Testing Reconciliation
A test script is given in the PeopleSoft Employee Reconciliation connector in order to validate the PeopleSoft listener. A PeopleSoft message XML file (E.g. PERSON_BASIC_SYNC = creation of new OIM user, WORKFORCE_SYNC = updates on OIM user) is required to send information to the PeopleSoft listener which parses the data and then OIM creates a reconciliation event based on the data received. Given below are sample PeopleSoft messages.


1. Navigate to "$MW_HOME/Oracle_IDM1/server/ConnectorDefaultDirectory/PSFT_ER-11.1.1.5.0/test/config" directory and modify the "reconConfig.properties" file.

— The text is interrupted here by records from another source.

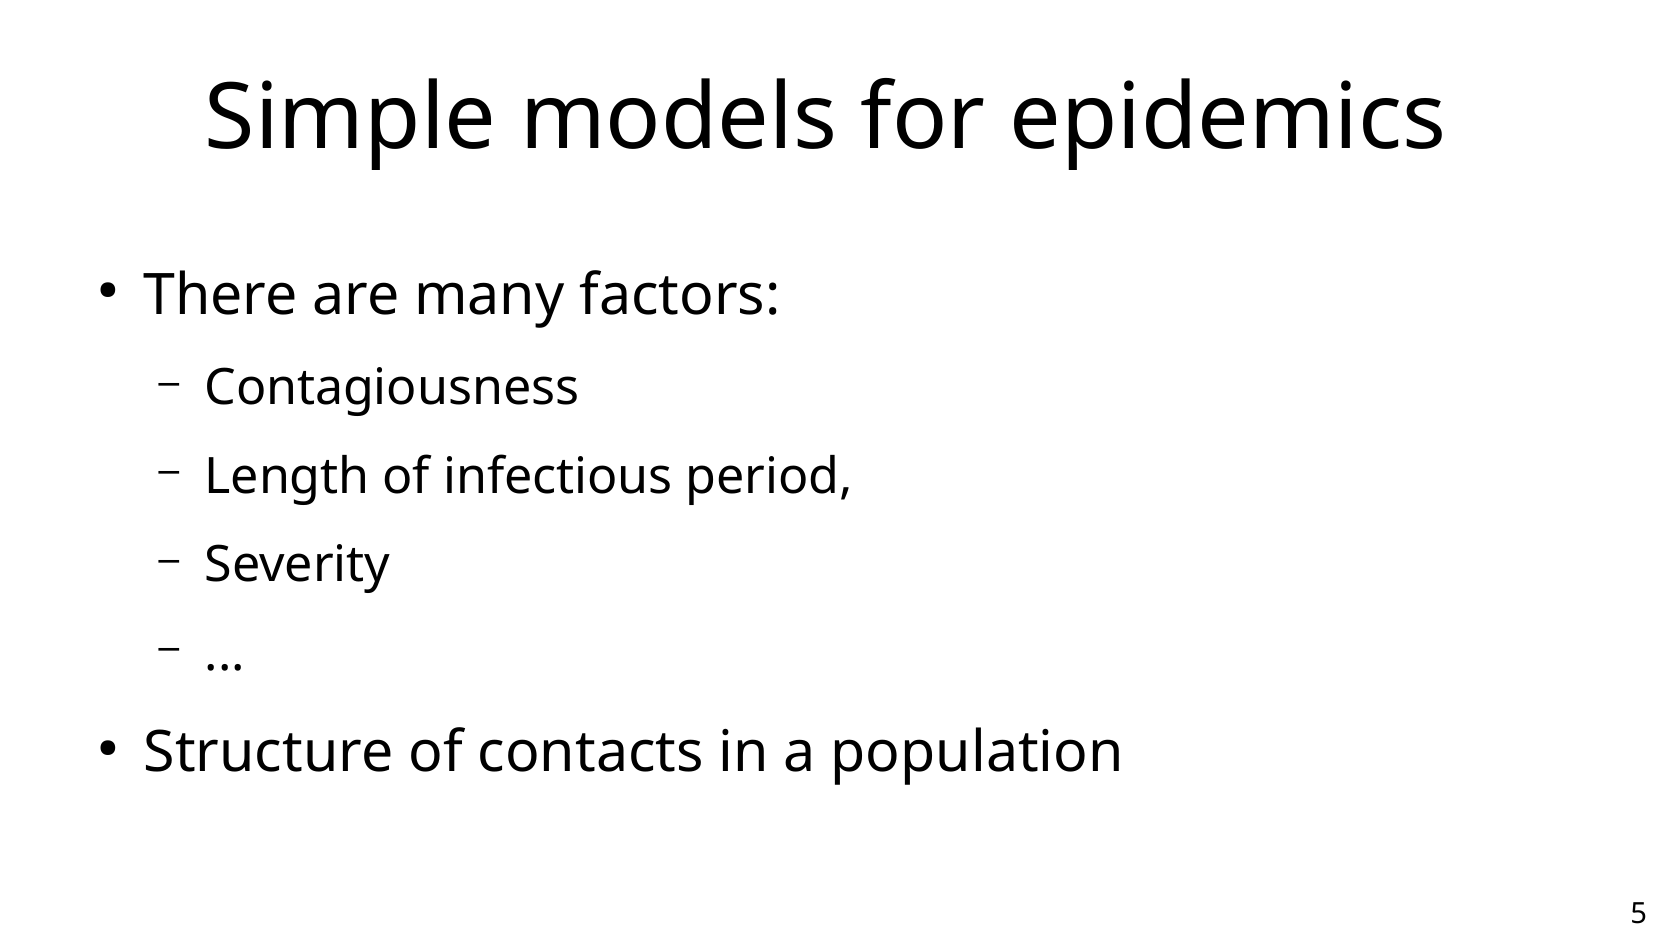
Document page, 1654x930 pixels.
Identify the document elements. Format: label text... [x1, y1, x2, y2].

list There are many factors: Contagiousness Length of infectious period, Severity ... Structure of contacts in a population [82, 252, 1571, 793]
title Simple models for epidemics [82, 1, 1571, 225]
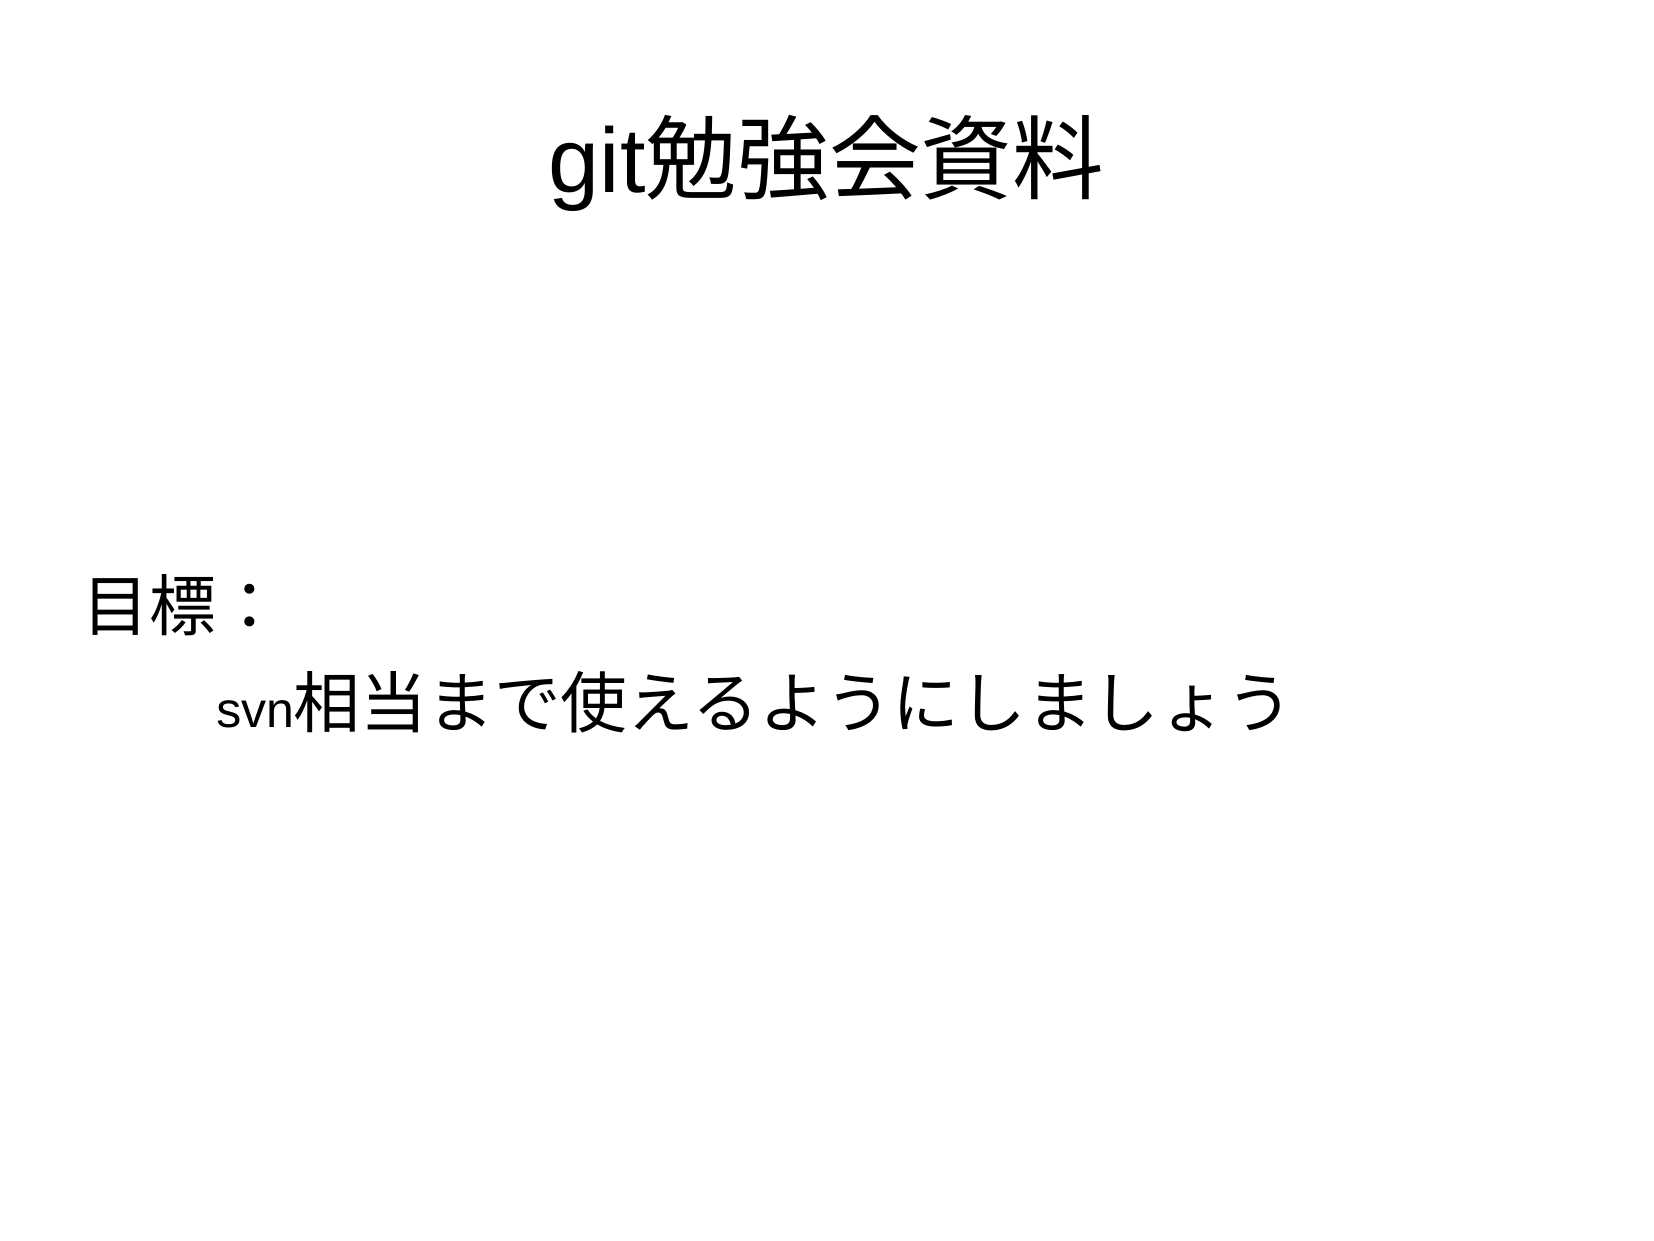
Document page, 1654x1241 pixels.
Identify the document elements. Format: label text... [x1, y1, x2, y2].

subtitle 目標： svn相当まで使えるようにしましょう [82, 290, 1538, 1010]
title git勉強会資料 [82, 49, 1571, 257]
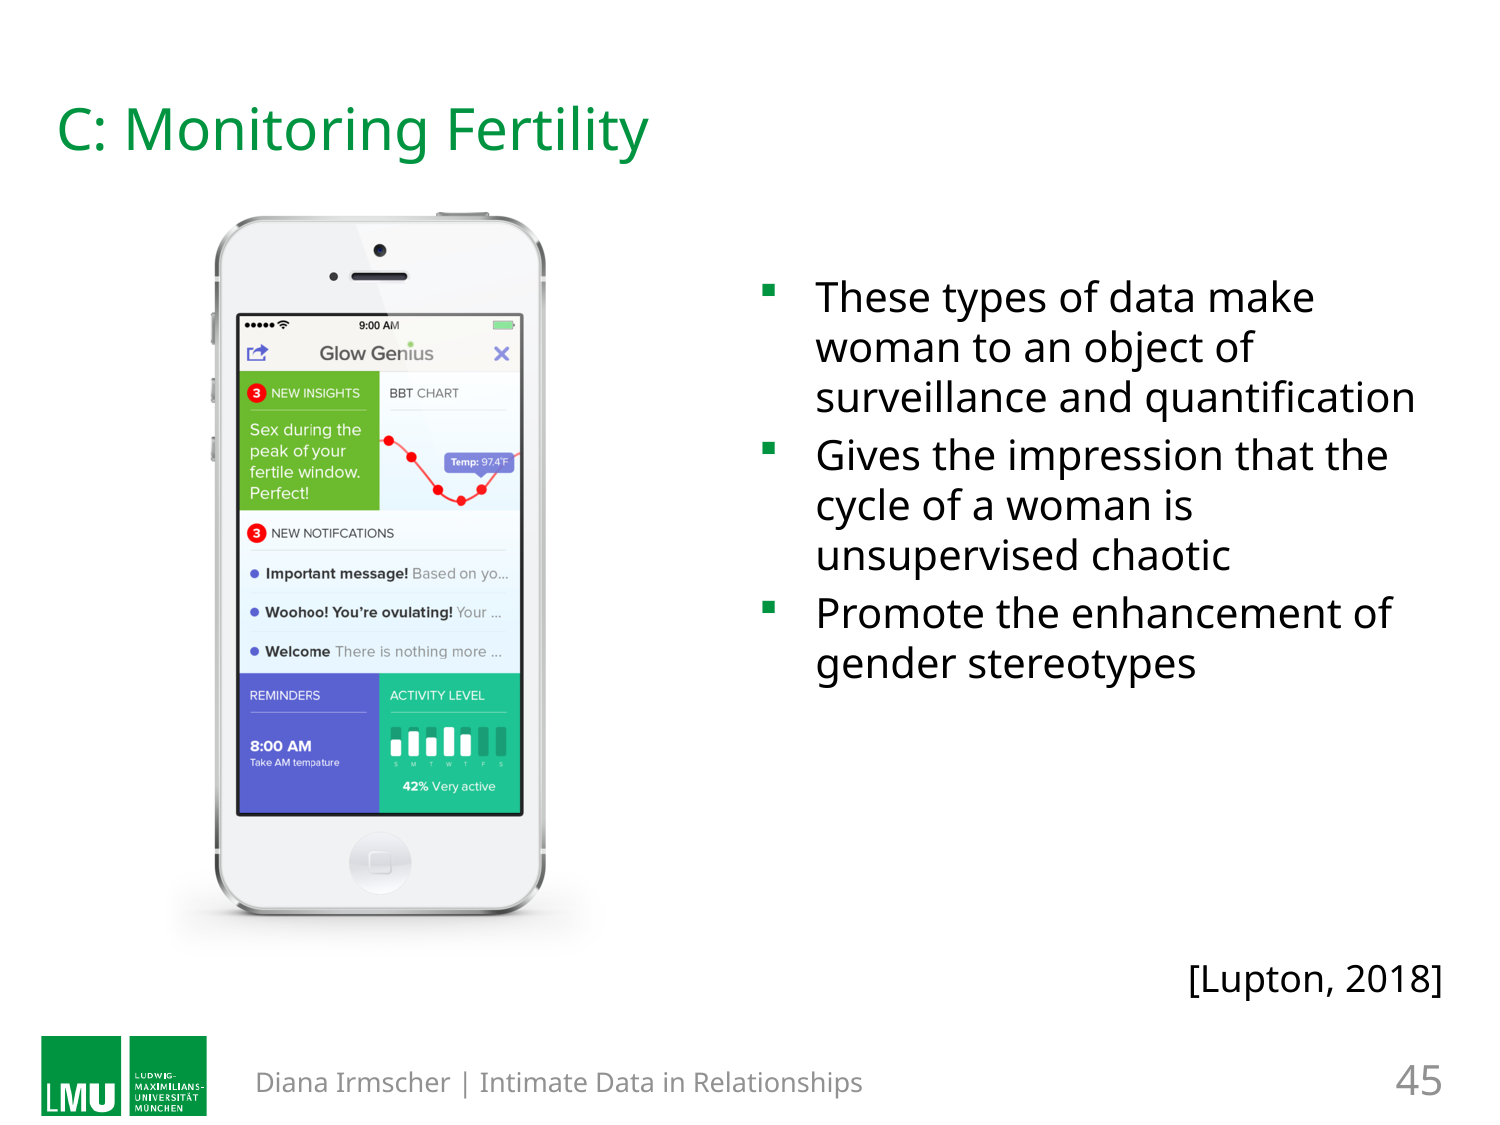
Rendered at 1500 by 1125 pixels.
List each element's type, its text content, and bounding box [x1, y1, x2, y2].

list [Lupton, 2018] [41, 947, 1459, 1007]
title C: Monitoring Fertility [41, 37, 1459, 217]
footer Diana Irmscher | Intimate Data in Relationships [240, 1046, 963, 1117]
slide_number <number> [1014, 1046, 1459, 1117]
list These types of data make woman to an object of surveillance and quantification Gives the impression that the cycle of a woman is unsupervised chaotic Promote the enhancement of gender stereotypes [744, 262, 1453, 1001]
picture [165, 212, 606, 957]
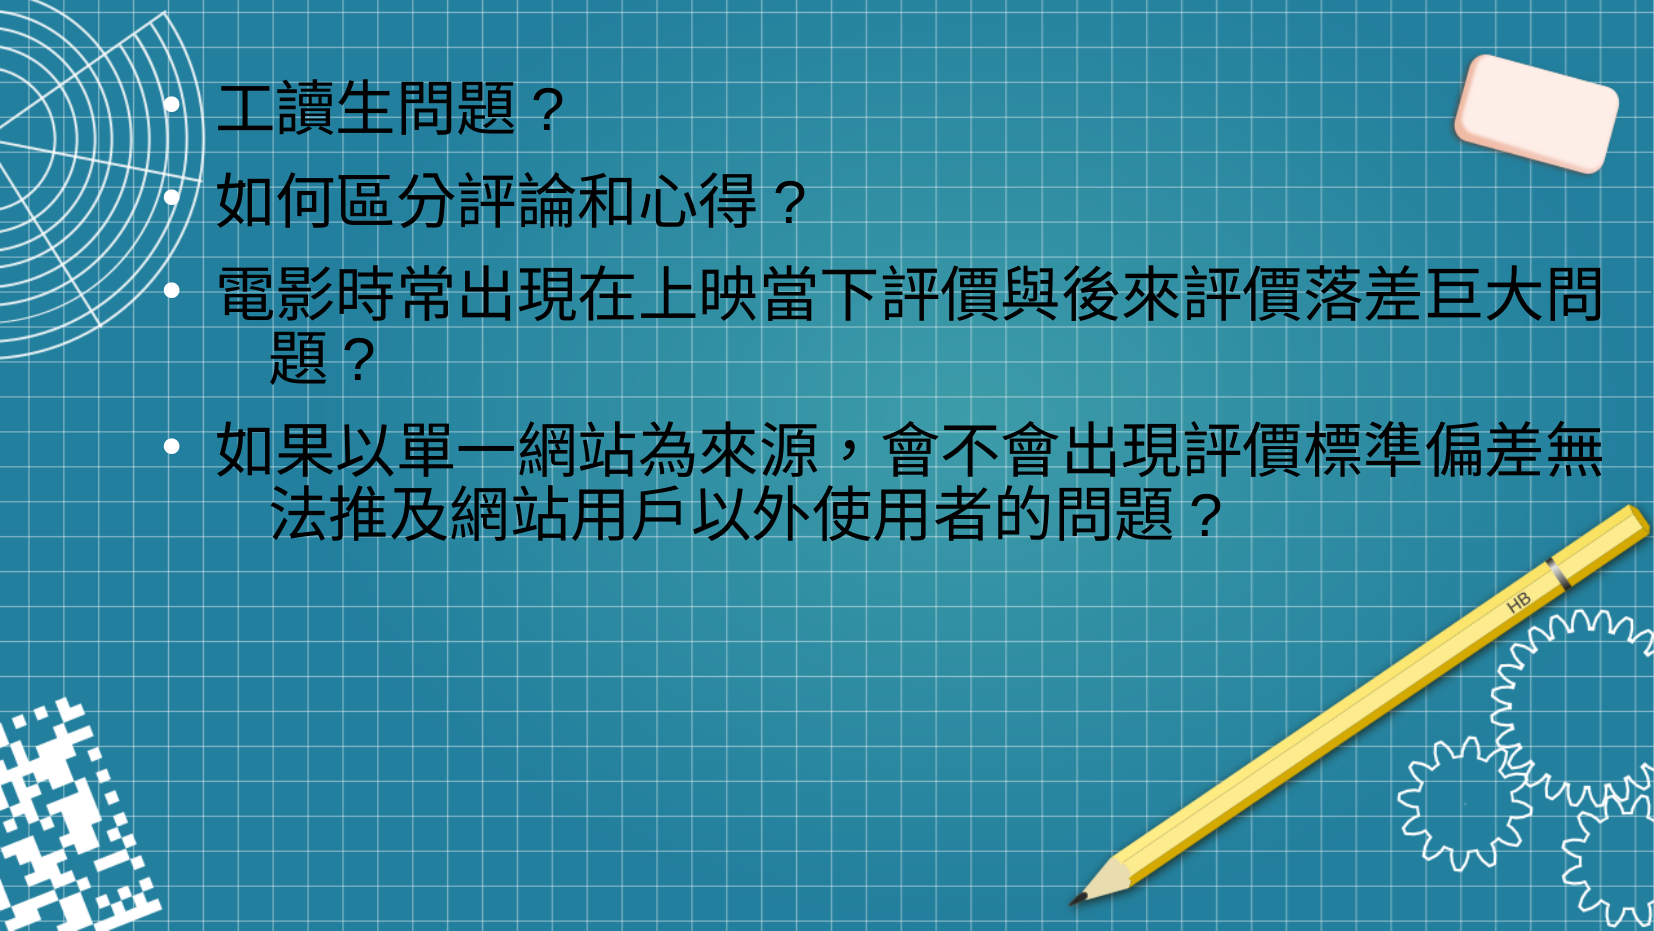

Given below is an example.

#provide the OIM Listener name in format http://<COMPUTER_NAME>:<PORT_NO>/PeopleSoftOIMListener
ListenerURL=http://10.0.2.15:14000/PeopleSoftOIMListener

#specify absolute xml file path with the file name
#The Path should not contain spaces
XMLFilePath=/home/oracle/Oracle/Middleware/Oracle_IDM1/server/ConnectorDefaultDirectory/PSFT_ER-11.1.1.5.0/test/config/PERSON_BASIC_SYNC_SAMPLE.xml
#XMLFilePath=/home/oracle/Oracle/Middleware/Oracle_IDM1/server/ConnectorDefaultDirectory/PSFT_ER-11.1.1.5.0/test/config/WORKFORCE_SYNC_SAMPLE.xml

# specify message type
#       - 'ping' for ping request
        - 'none' for normal message
MessageType=none

# Specify the PeopleSoft IT Resource Name which will handle this request
ITResourceName=PSFT HRMS

#provide the name of the message to reconcile. For example: PERSON_BASIC_SYNC.VERSION_3
MessageName=PERSON_BASIC_SYNC
#MessageName=WORKFORCE_SYNC

PeopleSoft Listener URL
WebLogic Console > Deployments > PeopleSoftOIMListener > Testing

2. If you are using Oracle Identity Manager release 11.1.2.x or later, then include the jrf.jar, jrf-api.jar, and jrf-client.jar files to the classpath. These JAR files are located in the $ORACLE_COMMON/modules/oracle.jrf_11.1.1 directory.

export ORACLE_COMMON=/home/oracle/Oracle/Middleware/oracle_common
export PATH=$ORACLE_COMMON/modules/oracle.jrf_11.1.1:$PATH

3. Navigate to "$MW_HOME/Oracle_IDM1/server/ConnectorDefaultDirectory/PSFT_ER-11.1.1.5.0/test/config" and then execute "InvokeListener.sh" script.


4. Verify that a reconciliation event is created in Oracle Identity Manager.

Reconciliation Event for PERSON_BASIC_SYNC

Reconciliation Event for WORKFORCE_SYNC
This is a defer event. Run the "Run Future Dated Reconciliation" scheduled job when Action Date has passed.